▶ [WHAT IS EXPECTED] Repeat only the lines below from the one containing "table_cell [838, 1247, 886, 1392]" through the one containing "table_cell [60, 1394, 596, 1568]", inclusive, exactly as written.

INPUT FOR THIS TASK section start

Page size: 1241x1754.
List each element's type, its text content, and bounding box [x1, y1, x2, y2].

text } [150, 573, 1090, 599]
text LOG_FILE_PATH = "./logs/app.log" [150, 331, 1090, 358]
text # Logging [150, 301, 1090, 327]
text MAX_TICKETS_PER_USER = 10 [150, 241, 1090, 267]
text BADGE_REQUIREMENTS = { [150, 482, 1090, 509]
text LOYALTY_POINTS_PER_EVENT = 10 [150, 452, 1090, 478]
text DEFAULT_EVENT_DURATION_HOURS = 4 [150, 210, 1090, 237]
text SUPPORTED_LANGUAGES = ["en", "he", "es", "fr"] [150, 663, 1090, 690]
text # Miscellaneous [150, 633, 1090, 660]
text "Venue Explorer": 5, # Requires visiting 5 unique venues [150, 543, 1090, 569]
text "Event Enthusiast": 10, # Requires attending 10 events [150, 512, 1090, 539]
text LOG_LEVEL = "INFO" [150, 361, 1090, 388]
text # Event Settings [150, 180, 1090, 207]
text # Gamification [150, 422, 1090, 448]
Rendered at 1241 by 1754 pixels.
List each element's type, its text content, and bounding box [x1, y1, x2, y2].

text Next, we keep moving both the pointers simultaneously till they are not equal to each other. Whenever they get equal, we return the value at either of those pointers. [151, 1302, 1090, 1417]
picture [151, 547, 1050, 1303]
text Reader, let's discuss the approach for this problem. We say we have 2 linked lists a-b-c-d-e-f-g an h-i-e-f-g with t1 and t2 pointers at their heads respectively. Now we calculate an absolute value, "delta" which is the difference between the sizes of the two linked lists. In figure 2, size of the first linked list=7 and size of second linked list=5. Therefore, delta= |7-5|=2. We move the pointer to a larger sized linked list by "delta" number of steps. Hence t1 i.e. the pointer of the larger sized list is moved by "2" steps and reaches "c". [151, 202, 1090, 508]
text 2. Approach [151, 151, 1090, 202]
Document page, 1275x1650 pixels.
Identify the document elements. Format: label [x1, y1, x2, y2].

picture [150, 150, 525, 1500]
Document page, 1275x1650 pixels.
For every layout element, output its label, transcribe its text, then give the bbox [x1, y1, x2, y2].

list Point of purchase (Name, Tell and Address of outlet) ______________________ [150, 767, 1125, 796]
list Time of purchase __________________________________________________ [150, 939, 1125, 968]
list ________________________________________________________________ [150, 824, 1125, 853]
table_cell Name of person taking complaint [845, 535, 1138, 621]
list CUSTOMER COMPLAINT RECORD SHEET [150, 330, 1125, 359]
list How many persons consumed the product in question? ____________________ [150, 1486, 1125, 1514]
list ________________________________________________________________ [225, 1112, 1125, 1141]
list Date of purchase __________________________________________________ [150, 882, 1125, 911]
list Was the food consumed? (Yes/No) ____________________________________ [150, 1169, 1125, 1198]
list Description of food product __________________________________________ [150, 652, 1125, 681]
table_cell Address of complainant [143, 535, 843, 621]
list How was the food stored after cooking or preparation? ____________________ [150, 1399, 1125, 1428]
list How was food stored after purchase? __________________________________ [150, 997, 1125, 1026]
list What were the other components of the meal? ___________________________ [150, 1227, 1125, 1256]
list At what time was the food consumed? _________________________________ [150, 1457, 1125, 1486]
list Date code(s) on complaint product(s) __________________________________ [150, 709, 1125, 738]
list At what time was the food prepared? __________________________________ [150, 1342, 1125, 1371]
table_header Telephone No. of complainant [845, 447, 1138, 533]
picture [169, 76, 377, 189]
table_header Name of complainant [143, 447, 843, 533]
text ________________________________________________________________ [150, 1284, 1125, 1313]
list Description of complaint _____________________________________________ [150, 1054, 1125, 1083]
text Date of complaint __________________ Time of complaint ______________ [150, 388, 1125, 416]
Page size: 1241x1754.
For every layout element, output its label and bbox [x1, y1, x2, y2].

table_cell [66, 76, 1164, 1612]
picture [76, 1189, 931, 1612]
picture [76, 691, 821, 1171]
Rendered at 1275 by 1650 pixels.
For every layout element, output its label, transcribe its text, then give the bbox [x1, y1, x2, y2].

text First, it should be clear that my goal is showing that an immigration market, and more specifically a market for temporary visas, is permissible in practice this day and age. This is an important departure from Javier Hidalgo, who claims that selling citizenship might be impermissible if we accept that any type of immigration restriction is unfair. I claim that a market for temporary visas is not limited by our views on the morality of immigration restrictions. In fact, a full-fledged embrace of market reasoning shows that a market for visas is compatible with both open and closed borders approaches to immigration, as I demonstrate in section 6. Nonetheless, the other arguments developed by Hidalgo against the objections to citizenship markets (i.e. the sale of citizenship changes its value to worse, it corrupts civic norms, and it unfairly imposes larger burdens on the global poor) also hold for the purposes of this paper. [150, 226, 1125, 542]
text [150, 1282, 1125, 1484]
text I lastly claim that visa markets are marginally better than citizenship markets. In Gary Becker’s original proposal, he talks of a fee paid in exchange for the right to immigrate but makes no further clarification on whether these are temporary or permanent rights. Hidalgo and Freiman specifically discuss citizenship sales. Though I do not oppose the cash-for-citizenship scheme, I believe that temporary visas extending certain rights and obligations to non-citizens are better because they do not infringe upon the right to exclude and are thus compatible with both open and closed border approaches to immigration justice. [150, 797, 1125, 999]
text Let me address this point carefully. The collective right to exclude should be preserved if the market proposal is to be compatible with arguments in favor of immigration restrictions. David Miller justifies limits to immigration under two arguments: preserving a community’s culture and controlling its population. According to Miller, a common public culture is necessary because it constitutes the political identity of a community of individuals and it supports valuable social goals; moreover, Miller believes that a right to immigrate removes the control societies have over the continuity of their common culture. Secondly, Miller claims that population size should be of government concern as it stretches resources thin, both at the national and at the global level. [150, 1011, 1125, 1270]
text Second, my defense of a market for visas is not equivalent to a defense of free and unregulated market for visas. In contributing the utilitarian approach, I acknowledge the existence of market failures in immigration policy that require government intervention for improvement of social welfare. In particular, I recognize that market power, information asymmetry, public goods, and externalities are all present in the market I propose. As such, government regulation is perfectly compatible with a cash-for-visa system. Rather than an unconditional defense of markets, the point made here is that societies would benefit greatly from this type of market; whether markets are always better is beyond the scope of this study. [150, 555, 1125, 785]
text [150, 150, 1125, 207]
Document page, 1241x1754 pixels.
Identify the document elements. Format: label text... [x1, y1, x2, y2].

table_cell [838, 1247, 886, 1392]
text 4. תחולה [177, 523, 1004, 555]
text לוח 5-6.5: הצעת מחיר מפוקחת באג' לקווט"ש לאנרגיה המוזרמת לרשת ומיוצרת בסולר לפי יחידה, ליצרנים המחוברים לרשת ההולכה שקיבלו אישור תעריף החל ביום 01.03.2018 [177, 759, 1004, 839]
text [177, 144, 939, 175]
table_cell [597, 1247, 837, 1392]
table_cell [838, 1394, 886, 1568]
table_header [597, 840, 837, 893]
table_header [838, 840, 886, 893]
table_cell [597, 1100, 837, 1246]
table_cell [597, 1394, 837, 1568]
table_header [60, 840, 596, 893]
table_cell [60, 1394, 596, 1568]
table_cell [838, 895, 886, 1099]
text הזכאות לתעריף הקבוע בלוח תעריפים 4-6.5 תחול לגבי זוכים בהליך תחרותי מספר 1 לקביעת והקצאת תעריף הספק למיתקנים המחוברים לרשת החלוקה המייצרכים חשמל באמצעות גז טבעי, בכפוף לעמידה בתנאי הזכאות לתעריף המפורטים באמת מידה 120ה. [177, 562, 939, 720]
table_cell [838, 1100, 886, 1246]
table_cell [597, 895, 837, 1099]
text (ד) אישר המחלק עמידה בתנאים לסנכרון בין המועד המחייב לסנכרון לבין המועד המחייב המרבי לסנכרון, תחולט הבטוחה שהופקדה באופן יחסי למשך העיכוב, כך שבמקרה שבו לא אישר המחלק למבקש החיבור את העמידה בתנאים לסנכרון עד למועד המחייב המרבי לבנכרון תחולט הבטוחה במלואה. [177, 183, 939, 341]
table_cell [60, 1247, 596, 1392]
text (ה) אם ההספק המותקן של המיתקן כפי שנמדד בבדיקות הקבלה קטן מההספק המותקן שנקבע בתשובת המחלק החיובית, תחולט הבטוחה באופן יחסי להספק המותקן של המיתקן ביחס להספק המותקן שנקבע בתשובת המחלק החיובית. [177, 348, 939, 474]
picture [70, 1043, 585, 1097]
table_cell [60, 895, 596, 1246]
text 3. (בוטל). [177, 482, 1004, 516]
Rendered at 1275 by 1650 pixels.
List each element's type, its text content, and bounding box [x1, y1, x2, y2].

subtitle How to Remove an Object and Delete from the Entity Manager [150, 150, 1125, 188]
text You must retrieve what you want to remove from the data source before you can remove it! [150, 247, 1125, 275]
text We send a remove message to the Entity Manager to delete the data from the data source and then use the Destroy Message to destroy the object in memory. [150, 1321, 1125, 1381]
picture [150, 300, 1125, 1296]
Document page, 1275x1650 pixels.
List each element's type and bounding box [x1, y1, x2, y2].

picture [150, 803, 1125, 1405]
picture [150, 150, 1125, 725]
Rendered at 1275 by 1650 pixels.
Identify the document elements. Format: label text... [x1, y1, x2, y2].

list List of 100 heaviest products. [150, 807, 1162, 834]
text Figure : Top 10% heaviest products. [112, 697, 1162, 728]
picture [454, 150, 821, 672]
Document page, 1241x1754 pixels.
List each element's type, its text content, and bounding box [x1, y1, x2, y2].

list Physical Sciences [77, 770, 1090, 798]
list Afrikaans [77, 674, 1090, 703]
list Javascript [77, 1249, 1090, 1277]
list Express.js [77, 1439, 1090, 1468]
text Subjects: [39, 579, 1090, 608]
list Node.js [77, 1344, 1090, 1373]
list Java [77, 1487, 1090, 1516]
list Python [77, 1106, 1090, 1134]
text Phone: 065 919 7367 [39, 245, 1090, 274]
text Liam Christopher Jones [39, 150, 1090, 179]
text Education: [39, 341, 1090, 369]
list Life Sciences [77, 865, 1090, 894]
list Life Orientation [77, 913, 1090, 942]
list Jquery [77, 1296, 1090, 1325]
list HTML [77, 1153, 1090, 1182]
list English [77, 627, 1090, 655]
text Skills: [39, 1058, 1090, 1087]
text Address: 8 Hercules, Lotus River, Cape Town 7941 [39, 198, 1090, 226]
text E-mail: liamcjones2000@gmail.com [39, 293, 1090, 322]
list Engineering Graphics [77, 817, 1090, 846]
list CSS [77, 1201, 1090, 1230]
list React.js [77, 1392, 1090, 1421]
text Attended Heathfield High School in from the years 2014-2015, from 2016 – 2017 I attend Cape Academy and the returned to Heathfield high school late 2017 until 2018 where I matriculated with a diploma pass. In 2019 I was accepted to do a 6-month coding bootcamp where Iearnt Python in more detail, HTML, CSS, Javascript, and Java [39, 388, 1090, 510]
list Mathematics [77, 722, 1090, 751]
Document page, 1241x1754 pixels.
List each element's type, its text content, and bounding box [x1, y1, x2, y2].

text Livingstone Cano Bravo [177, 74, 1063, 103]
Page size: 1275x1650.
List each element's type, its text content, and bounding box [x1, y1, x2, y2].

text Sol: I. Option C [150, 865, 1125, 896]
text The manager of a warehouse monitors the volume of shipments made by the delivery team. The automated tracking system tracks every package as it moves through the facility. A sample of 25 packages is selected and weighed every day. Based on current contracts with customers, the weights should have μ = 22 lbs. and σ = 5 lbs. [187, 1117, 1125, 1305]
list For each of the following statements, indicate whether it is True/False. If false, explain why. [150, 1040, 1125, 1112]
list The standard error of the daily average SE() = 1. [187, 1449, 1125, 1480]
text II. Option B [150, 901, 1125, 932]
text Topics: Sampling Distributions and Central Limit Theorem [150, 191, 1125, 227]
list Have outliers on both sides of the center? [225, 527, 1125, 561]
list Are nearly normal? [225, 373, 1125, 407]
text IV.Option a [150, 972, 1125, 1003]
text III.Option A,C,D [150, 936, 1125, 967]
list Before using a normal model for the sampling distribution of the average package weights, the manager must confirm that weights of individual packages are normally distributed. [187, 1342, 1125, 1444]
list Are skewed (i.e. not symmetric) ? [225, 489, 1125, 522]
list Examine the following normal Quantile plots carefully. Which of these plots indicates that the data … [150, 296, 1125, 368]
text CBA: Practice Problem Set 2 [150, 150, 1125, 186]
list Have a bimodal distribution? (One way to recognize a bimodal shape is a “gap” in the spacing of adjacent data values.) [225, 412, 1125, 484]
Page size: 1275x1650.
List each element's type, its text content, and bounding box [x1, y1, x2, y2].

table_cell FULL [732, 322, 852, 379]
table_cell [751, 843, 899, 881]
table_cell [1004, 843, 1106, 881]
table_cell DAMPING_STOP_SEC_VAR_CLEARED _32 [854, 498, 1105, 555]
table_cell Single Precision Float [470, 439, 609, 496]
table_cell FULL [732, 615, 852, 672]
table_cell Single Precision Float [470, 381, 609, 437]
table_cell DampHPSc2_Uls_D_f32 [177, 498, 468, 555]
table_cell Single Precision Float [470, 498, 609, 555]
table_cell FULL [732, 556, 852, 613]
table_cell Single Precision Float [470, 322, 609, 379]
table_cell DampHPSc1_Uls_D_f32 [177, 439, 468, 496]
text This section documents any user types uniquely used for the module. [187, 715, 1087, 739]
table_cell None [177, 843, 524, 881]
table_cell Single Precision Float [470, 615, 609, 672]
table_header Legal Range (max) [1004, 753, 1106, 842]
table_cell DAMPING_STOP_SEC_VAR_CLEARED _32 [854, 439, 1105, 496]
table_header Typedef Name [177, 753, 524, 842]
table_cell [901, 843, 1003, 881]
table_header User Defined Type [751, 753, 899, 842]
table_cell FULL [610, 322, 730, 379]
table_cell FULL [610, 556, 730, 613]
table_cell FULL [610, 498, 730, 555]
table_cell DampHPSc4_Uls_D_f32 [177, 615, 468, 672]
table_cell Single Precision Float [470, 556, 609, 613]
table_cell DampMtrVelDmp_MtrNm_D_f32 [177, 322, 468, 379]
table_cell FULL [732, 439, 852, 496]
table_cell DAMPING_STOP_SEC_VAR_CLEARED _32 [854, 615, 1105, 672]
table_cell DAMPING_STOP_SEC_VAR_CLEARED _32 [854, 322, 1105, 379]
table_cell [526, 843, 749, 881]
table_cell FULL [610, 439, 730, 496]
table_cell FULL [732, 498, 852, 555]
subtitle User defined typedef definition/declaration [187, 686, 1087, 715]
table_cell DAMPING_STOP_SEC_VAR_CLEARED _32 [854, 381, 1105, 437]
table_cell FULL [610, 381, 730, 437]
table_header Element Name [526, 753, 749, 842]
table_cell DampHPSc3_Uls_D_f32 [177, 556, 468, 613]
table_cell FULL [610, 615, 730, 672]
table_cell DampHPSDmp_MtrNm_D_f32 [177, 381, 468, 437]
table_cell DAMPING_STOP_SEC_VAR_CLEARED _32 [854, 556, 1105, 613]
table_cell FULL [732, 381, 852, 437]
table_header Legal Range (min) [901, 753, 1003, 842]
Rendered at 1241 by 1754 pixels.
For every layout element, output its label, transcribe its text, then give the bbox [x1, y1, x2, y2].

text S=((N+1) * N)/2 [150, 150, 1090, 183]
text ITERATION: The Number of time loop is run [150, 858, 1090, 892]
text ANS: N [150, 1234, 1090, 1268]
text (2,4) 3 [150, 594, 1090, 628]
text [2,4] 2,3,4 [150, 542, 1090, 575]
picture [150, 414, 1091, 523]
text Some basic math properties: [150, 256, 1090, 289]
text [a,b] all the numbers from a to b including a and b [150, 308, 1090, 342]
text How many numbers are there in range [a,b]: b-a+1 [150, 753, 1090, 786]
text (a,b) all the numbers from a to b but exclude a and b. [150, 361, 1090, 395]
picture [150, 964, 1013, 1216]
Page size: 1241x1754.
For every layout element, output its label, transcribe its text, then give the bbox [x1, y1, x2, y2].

INPUT FOR THIS TASK section end

▶ [RESPONSE]
table_cell [838, 1247, 886, 1392]
text 4. תחולה [177, 523, 1004, 555]
text לוח 5-6.5: הצעת מחיר מפוקחת באג' לקווט"ש לאנרגיה המוזרמת לרשת ומיוצרת בסולר לפי יחידה, ליצרנים המחוברים לרשת ההולכה שקיבלו אישור תעריף החל ביום 01.03.2018 [177, 759, 1004, 839]
text [177, 144, 939, 175]
table_cell [597, 1247, 837, 1392]
table_cell [838, 1394, 886, 1568]
table_header [597, 840, 837, 893]
table_header [838, 840, 886, 893]
table_cell [597, 1100, 837, 1246]
table_cell [597, 1394, 837, 1568]
table_header [60, 840, 596, 893]
table_cell [60, 1394, 596, 1568]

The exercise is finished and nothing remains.